Сколько раз я приходил к тебе на кладбище! Болтал со своим погибшим другом, который, оказывается, все это время прятался на заброшенной ферме – излюбленном месте наших детских игр. Тебе должны быть стыдно, Николай!

Последнюю фразу Букатов выкрикнул в надежде на то, что ему ответят. Николай предпочитал молчать и слушать, а вот у майора от резкого напряжения голосовых связок кольнуло в виске. В последнее время это случалось довольно часто. После приступов мигрени, Букатову, как правило, хотелось спать. По возможности он это и делал. Сон, напоминавший полузабытье, не приносил облегчения и майор дал себе слово обратиться к врачу. Уже ставшим привычным движением, он помассировал висок.

– Ты болен, Коля. Очень болен. Провести двадцать лет прячась от родных и друзей ради навязчивой идеи о справедливости, убивать во имя ее? И дернул же меня черт, рассказать тебе о масонах, тайных рыцарских орденах! Видать, вечер, когда мы организовали дурацкое посвящение в вольные каменщики, запал тебе в душу. Я и Леночка Миловидова не знали насколько ранима твоя психика. Человека, который начал играть в детскую игру по взрослым правилам уже нельзя вылечить. Выходи!

На этот раз приказ майора не остался без ответа. Дверь душераздирающе скрипнула и от неожиданности Букатов едва не выронил пистолет. Затем вновь наступила тишина.

– Третье убийство заставило меня всерьез призадуматься, – продолжил майор, изо всех сил оттягивая момент встречи с маньяком лицом к лицу. – Искромсав ножом несчастную проститутку, ты оставил на стене заброшенного дома знак, понятный только трем людям на всем белом свете. Лилию и кинжал. Герб тайного ордена, придуманный тремя старшеклассниками – Лехой Букатовым, Колей Молчановым и Леной Миловидовой.

Майор рассмеялся.

– Знаешь, Коля, тогда я всерьез начал подозревать Лену и не верил рассказам свидетелей о том, что человек, разгуливающий ночами по городу в черном плаще – мужчина. Решил, что во время убийств Миловидова была не в себе и ее силы удесятерялись. Я ничего и никому не сказал. Хотел спасти нашу подружку. Поговорить с ней, заставить Лену остановиться. Видел бы ты ее глаза в тот момент, когда я бросил ей в лицо обвинения в убийствах…
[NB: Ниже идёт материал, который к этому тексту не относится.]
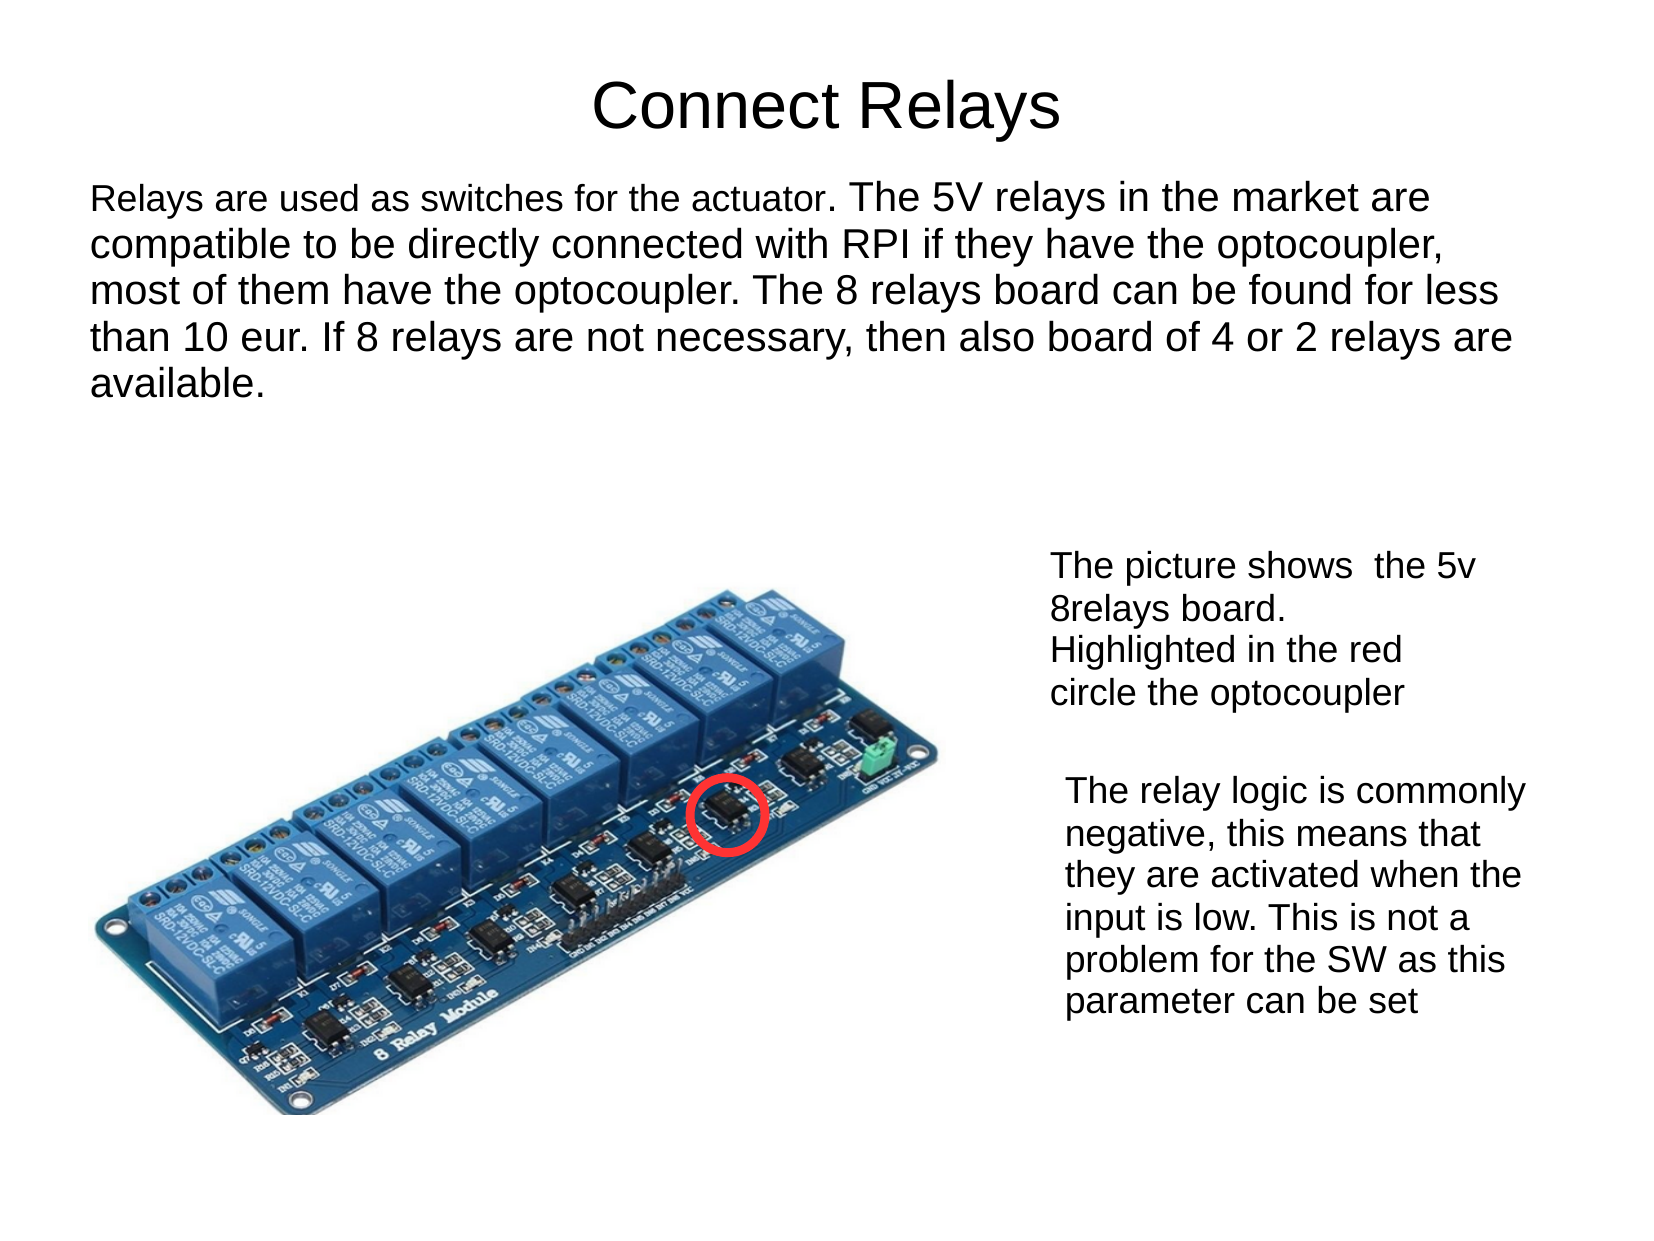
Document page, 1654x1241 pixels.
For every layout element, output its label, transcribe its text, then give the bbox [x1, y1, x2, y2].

Букатов встал и медленно двинулся к двери. Монолог начинал надоедать. К тому же рассказывать историю тому, кто и так ее знал, не имело смысла. Однако майор продолжал говорить.

– Я могу понять то, зачем ты убил несчастную Лену. По всей видимости, она встретила и узнала тебя, подписав себе тем самым смертный приговор. Но зачем было глумиться над телом?! Раскапывать могилу, отрезать у трупа голову и водружать ее на шест в центре двора?! Знаешь, Коля, а ведь мать Лены до сих пор в больнице. После такого зрелища врачи всерьез сомневаются в том, что она останется нормальной. Мне придется убить тебя в любом случае. Простить того, что ты сделал с Леночкой я не смогу тебе никогда.
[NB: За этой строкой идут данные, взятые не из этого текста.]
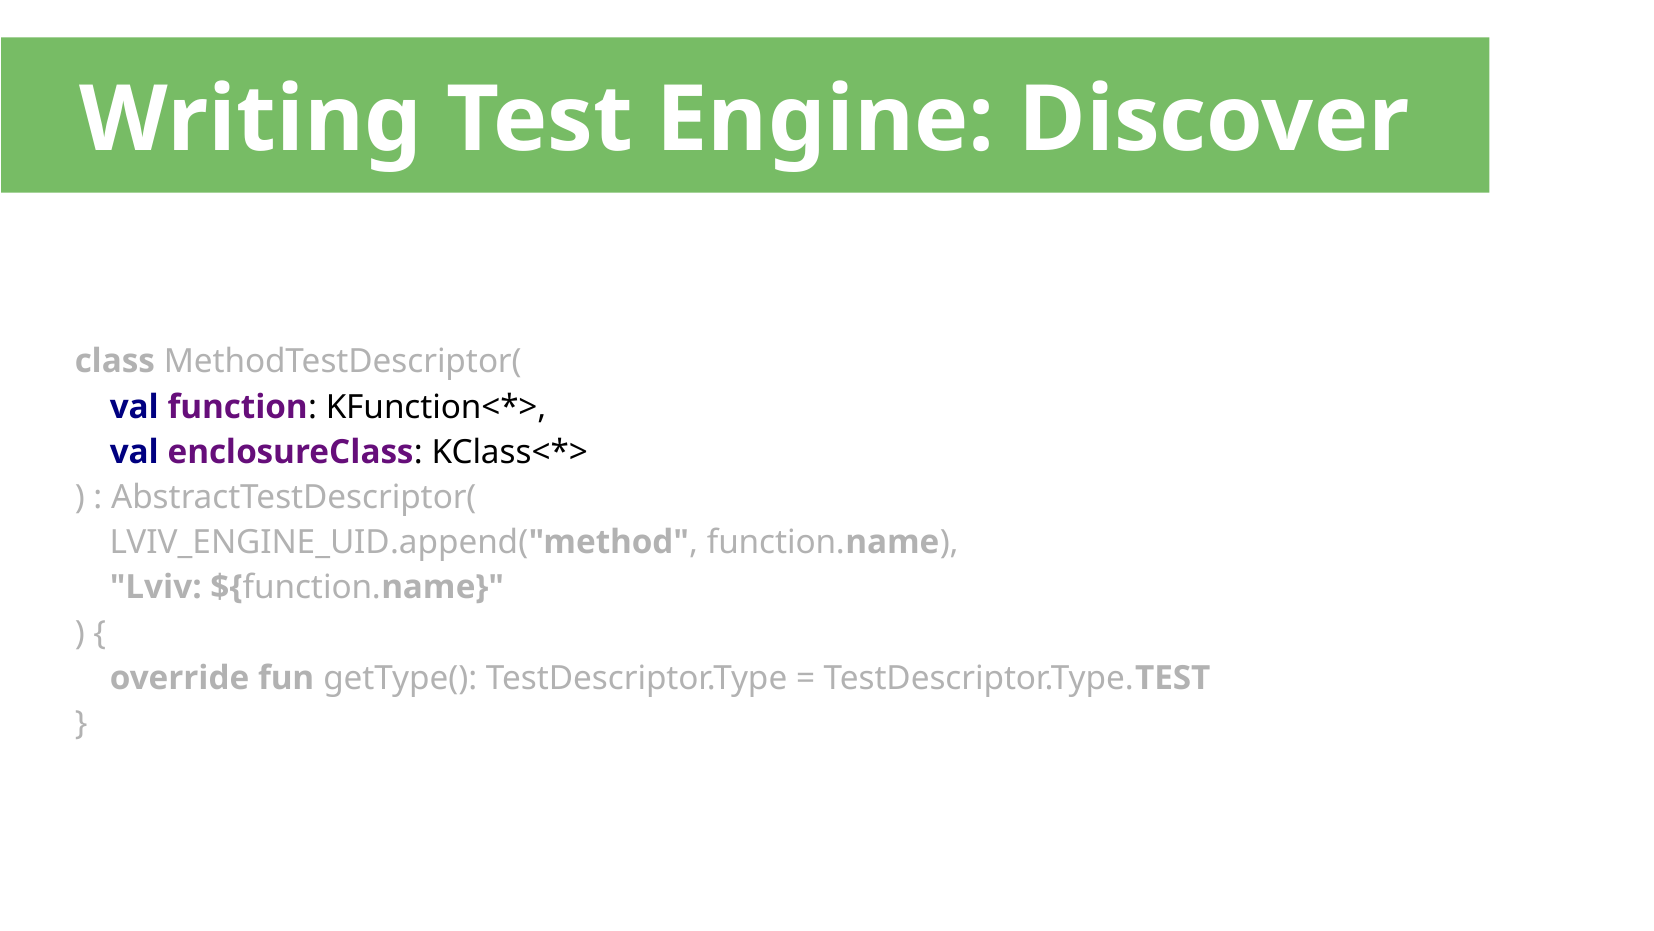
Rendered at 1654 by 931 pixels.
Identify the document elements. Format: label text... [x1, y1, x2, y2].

title Writing Test Engine: Discover [1, 37, 1490, 193]
text_box class MethodTestDescriptor( val function: KFunction<*>, val enclosureClass: KClass<*> ) : AbstractTestDescriptor( LVIV_ENGINE_UID.append("method", function.name), "Lviv: ${function.name}" ) { override fun getType(): TestDescriptor.Type = TestDescriptor.Type.TEST } [60, 330, 1570, 703]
Букатов остановился в метре от двери.

– Приговор вынесен и будет приведен в исполнение незамедлительно. Простой метод исключения показал, что убийца – ты. Николай Молчанов, который вовсе не погиб при исполнении своего интернационального долга, а превратился в существо, которому нет названия. Мне тоже пришлось стать могилокопателем. После того, как нынешней ночью я побывал на кладбище и убедился в том, что твой гроб пуст, все окончательно встало на свои места. Листок бумаги, на котором ты вновь изобразил кинжал и лилию, передан на дактилоскопическую экспертизу. Вместе с образцами твоих отпечатков пальцев, дружок. Все кончено, Николай! Твой час пробил!
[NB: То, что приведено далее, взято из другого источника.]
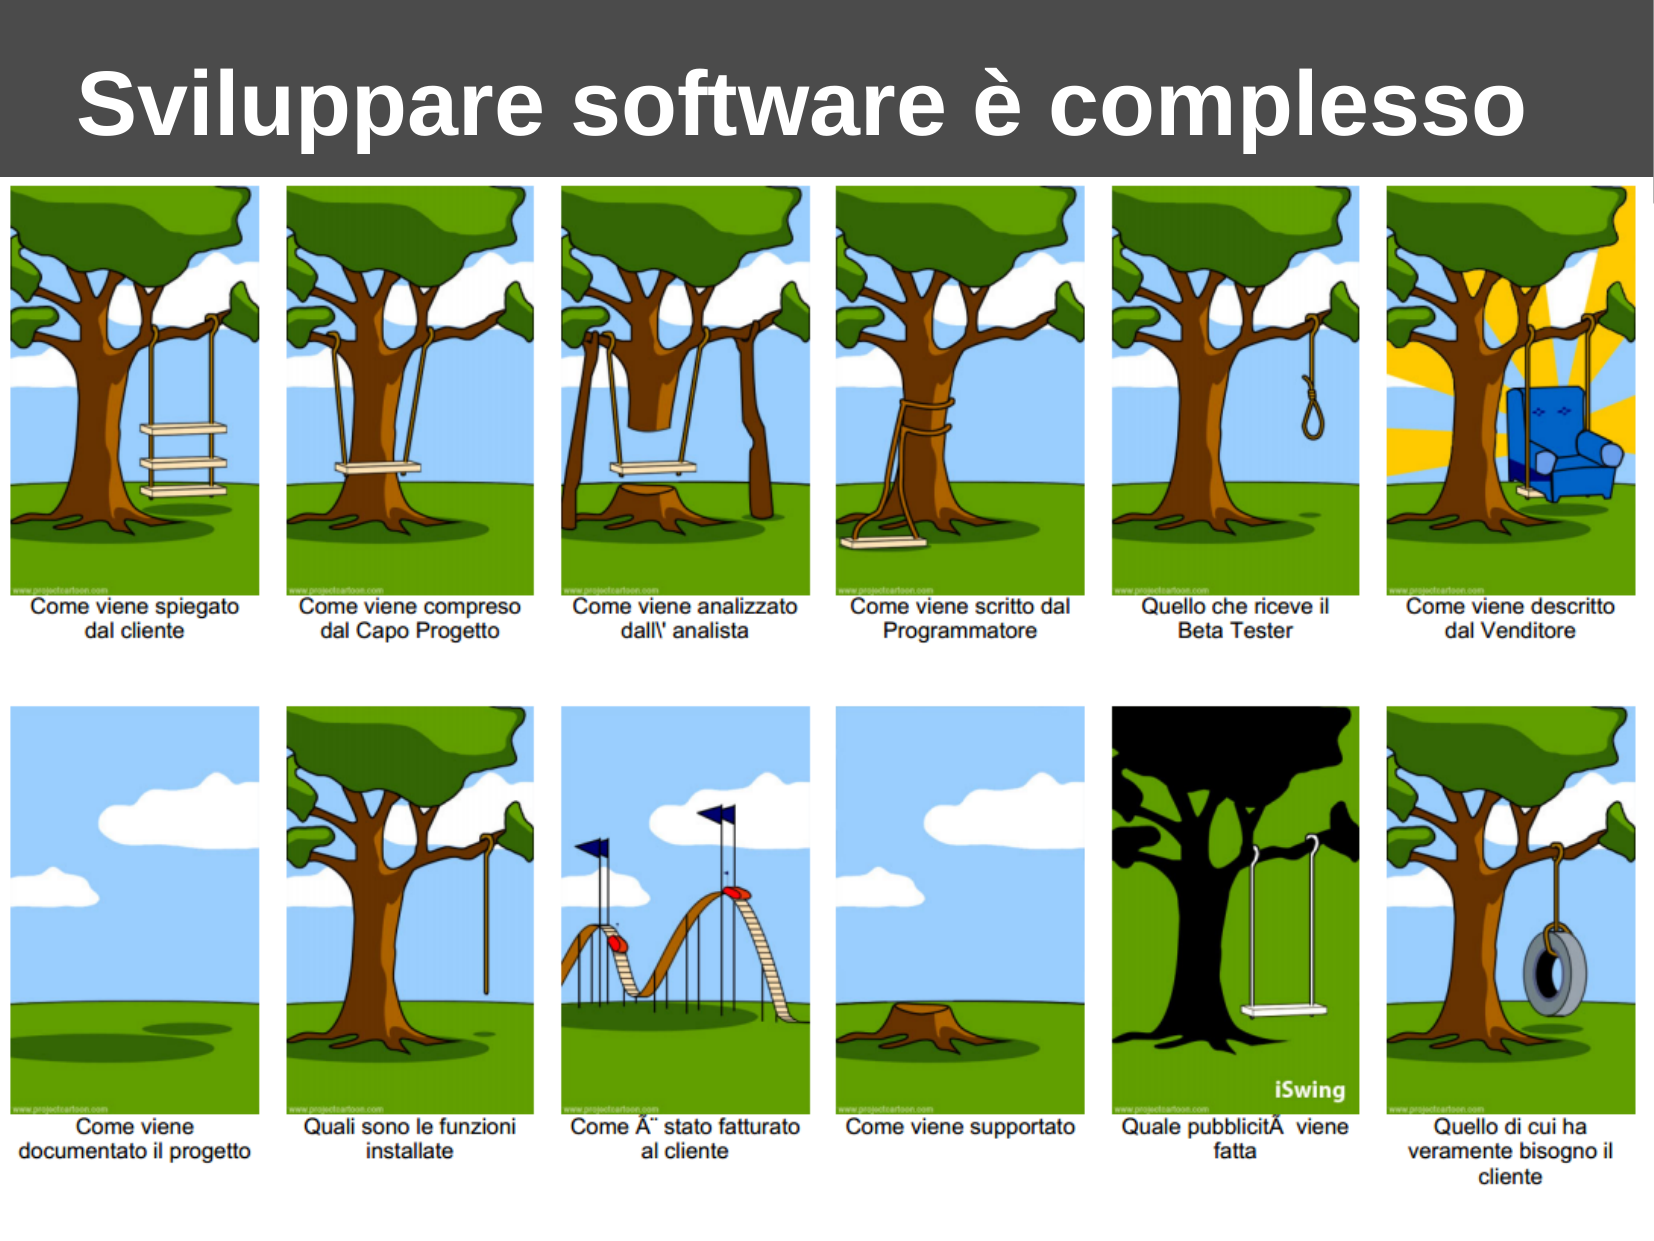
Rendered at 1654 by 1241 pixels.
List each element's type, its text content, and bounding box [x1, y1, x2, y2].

Ударом ноги Букатов распахнул дверь подсобки и несколько раз нажал на курок. Вспышки выстрелов высветили силуэт человека, стоящего у стены. Майор продолжал терзать пистолет и после того, как опустошил обойму. Все пули достигли цели, но маньяк не упал, даже не шелохнулся.

– Что, черт подери…

Букатов вошел в подсобку, коснулся черного плаща, который мирно висел на вбитом в стену гвозде. Помахал рукой, чтобы развеять пороховой дым и посмотрел себе под ноги. На полу лежал предмет, напоминавший размером и формой футбольный мяч, однако не требовалось иметь семь пядей во лбу, чтобы понять: это череп. Рядом в живописном беспорядке валялись пожелтевшие кости. Неужели маньяк разлетелся на части? Абсурдность такого предположения заставила Букатова хихикнуть. Что-то он упустил. Что-то в его стройной теории было не так. В цепочке эволюции преступления, совсем как у Чарльза Дарвина в его эволюции видов, не хватало очень важного звена.

Майор присел на корточки у стены. Требовалось начать все сначала. Вновь потянуть за кончик нити и распутать чертов клубок. Букатов закрыл глаза.

– Торжественно обещаю бороться со злом во всех его проявлениях!

Звонкий мальчишеский голос прозвучал в мозгу так отчетливо, что майор вздрогнул. Машина времени или скорее машина памяти перенесла его через десятилетия и вышвырнула в детство. Ферма уже тогда была заброшена, но до окончательного превращения в руины ей было далеко.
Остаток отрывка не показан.